In einem dritten Schritt muss die reduzierte Arbeitszeit der Personen mit Long Covid berechnet werden, die weiter gearbeitet haben. Die Studie von Ham (2022) ergab, dass sie ihre Arbeitszeit im Durchschnitt um 10 Stunden pro Woche reduzierten; bei dieser Zahl und einer 40-Stunden-Woche kann man davon ausgehen, dass diese Arbeitnehmer ihre Arbeitszeit um 25 Prozent reduzierten.

Je nach Schätzung des Ausmaßes der Arbeitsreduzierung kommt man auf 2 Millionen, 3 Millionen bzw. 4 Millionen Vollzeitäquivalente, die aufgrund von Long Covid aus der Erwerbsbevölkerung ausscheiden. Der Mittelwert dieser Spanne – 3 Millionen Vollzeitbeschäftigte – entspricht 1,8 % der gesamten zivilen Erwerbsbevölkerung der USA.

Katie Bach ordnet diese Zahlen so ein: »This may sound unbelievably high, but it is not inconsistent with the experiences of comparable economies. For example, a Bank of England representative recently stated that labor force participation has dropped by around 1.3% across the entire 16- to 64-year-old population (not just those who are working), and that the majority of that impact is from the rise in long-term sickness—which he suspected was long Covid. Meanwhile, one-quarter of U.K. companies cite long Covid as one of the main causes of long-term staff absence.«

Legt man den US-Durchschnittslohn von 1.106 Dollar pro Woche zugrunde, so entsprechen die schätzungsweise 3 Millionen Menschen, die wegen Long Covid erwerbslos sind, einem jährlichen Verdienstausfall von 168 Milliarden Dollar. Das ist fast 1 Prozent des gesamten Bruttoinlandsprodukts der USA. Wenn die tatsächliche Zahl der Erwerbslosen eher bei 4 Millionen liegt, sind das Kosten in Höhe von 230 Milliarden Dollar.

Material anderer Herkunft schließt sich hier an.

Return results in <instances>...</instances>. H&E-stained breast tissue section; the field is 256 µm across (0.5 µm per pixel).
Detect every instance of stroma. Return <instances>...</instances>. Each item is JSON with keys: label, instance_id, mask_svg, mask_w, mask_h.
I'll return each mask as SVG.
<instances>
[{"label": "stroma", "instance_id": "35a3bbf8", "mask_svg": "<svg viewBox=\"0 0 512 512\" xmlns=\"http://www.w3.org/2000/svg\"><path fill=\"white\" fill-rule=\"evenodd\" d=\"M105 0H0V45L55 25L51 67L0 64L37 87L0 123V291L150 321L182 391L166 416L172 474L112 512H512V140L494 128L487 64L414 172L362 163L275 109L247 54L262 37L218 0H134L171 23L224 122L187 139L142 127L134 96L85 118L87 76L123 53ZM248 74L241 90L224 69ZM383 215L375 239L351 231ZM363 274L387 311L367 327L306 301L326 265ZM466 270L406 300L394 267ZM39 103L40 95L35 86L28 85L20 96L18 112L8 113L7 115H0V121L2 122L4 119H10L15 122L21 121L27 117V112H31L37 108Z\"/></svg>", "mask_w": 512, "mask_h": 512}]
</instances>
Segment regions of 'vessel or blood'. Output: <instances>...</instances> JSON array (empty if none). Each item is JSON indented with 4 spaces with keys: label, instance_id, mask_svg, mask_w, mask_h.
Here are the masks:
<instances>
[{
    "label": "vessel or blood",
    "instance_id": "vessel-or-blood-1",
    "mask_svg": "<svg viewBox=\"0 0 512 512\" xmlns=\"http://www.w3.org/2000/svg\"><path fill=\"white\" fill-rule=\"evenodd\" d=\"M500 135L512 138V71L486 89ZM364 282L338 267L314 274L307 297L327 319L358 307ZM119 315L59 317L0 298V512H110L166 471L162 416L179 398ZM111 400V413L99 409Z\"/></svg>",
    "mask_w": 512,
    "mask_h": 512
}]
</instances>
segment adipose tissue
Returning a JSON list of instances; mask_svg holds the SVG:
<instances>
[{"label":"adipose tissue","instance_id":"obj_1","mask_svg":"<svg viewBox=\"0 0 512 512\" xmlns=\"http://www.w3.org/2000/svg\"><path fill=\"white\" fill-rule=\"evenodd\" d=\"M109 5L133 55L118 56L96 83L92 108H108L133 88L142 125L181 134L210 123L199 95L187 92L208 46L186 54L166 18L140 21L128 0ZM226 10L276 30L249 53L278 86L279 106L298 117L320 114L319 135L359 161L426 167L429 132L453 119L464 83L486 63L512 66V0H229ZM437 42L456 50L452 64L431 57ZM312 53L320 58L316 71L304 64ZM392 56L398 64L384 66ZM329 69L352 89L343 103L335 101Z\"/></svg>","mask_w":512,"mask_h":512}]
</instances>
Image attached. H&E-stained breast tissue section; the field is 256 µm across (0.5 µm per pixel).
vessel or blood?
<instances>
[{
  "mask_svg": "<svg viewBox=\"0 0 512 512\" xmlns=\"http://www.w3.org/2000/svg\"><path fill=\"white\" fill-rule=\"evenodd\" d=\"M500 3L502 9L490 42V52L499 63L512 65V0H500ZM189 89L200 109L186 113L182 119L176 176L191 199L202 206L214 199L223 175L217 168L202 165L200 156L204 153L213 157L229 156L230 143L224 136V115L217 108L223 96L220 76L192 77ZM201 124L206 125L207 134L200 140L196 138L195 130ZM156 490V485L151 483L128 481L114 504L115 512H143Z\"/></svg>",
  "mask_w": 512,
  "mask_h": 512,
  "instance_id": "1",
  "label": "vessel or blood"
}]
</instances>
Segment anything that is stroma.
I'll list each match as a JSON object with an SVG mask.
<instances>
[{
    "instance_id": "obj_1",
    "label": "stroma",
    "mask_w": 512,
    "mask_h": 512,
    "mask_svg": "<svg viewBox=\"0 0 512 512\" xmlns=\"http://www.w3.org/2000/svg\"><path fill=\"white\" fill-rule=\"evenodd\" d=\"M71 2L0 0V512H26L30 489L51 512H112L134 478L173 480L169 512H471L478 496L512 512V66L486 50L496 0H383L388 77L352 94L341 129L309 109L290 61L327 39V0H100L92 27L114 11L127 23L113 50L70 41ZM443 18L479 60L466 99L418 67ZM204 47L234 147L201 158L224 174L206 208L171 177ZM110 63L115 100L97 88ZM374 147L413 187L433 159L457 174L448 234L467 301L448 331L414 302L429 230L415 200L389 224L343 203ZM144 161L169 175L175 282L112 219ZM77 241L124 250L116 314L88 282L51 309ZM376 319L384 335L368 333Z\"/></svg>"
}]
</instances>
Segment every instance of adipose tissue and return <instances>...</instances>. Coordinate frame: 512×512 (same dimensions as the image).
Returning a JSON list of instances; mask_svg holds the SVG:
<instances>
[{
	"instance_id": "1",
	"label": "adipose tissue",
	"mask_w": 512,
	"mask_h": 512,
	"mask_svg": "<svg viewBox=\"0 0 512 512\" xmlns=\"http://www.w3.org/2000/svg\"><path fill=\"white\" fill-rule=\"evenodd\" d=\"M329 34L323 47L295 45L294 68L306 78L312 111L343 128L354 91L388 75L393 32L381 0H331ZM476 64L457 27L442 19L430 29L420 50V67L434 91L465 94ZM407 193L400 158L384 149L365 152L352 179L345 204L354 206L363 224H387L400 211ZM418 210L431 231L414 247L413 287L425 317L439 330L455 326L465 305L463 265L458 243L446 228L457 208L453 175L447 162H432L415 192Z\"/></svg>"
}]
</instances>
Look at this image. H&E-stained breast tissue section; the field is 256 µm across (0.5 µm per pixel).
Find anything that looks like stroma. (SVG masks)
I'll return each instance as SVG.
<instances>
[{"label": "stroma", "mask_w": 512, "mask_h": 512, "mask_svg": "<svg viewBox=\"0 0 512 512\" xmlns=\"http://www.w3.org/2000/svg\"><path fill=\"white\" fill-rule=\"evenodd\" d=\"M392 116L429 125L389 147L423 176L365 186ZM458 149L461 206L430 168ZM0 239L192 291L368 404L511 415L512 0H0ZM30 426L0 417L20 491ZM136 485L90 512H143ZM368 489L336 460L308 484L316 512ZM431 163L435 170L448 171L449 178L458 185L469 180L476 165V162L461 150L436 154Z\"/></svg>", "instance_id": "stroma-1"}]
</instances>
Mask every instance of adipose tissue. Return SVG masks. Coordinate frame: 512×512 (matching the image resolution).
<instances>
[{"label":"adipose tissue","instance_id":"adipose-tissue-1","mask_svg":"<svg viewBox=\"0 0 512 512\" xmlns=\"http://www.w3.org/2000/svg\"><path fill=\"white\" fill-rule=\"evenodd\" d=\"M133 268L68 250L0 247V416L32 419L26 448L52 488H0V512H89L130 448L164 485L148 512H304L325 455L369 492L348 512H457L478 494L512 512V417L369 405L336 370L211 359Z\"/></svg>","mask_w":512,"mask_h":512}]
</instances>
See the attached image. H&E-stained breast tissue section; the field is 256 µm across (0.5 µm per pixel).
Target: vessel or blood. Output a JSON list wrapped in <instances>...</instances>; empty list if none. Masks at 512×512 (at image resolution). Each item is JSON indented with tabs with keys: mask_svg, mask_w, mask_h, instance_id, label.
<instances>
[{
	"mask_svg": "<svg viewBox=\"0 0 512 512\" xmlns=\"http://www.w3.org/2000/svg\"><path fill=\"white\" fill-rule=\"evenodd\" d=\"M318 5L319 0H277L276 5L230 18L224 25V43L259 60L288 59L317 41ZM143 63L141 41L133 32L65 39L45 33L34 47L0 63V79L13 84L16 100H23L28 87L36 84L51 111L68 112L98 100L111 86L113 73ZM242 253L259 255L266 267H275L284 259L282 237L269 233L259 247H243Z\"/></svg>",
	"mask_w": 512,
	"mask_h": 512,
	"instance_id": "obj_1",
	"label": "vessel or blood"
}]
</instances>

Der Wirtschaftswissenschaftler David Cutler von der Harvard University kam mit einer anderen Methodik zu einer fast identischen Zahl. Seine Studie beruft sich auf Forschungsergebnisse, wonach 12 bis 17 Prozent der COVID-19-Patienten 12 Wochen nach Krankheitsbeginn immer noch an drei oder mehr Symptomen leiden und dass die Erwerbsbeteiligung bei denjenigen mit erheblichen Beeinträchtigungen 70 Prozent beträgt. Auf der Grundlage von COVID-19-Fallzahlen und Erwerbsquoten schätzte Cutler, dass 3,5 Millionen Menschen aufgrund einer Long Covid-Erkrankung arbeitslos sind, was einem Lohnausfall von rund 200 Milliarden Dollar pro Jahr entspricht.
➔ Kritisch anzumerken ist, dass diese Zahl nicht die gesamte wirtschaftliche Belastung durch Lomg Covid widerspiegelt, da sie Auswirkungen wie die geringere Produktivität von Menschen, die während der Krankheit arbeiten, die erheblichen Gesundheitskosten, die den Patienten entstehen, oder die verlorene Produktivität von Pflegekräften nicht berücksichtigt. Cutler schätzt, dass die medizinische Versorgung und der Verlust an Lebensqualität im Zusammenhang mit Long Covid jedes Jahr zusätzliche 544 Milliarden Dollar kosten.

Obwohl Ärzte und Forscher täglich mehr über die Ursachen von Long Covid erfahren, gibt es keine standardisierte, allgemein anerkannte Behandlung dafür. Eine aktuelle Studie legt nahe, dass Impfstoffe das Risiko einer Long Covid-Erkrankung nur um 15 Prozent senken. Und obwohl wir noch nicht wissen, wie hoch das Risiko ist, nach wiederholten Infektionen an Long Covid zu erkranken, hat eine aktuelle Studie ergeben, dass jede erneute Infektion die Wahrscheinlichkeit langfristiger gesundheitlicher Folgen erhöht.

Zusammengenommen deuten diese drei Faktoren darauf hin, dass die wirtschaftliche Belastung weiter zunehmen wird, wenn die Genesung von Patienten mit Long Covid nicht rascher voranschreitet. Um ein Gefühl für das Ausmaß zu vermitteln: Wenn die Zahl der Langzeit-Covid-Patienten jedes Jahr um nur 10 % zunimmt, werden sich die jährlichen Kosten für den Lohnausfall in zehn Jahren auf eine halbe Billion Dollar belaufen.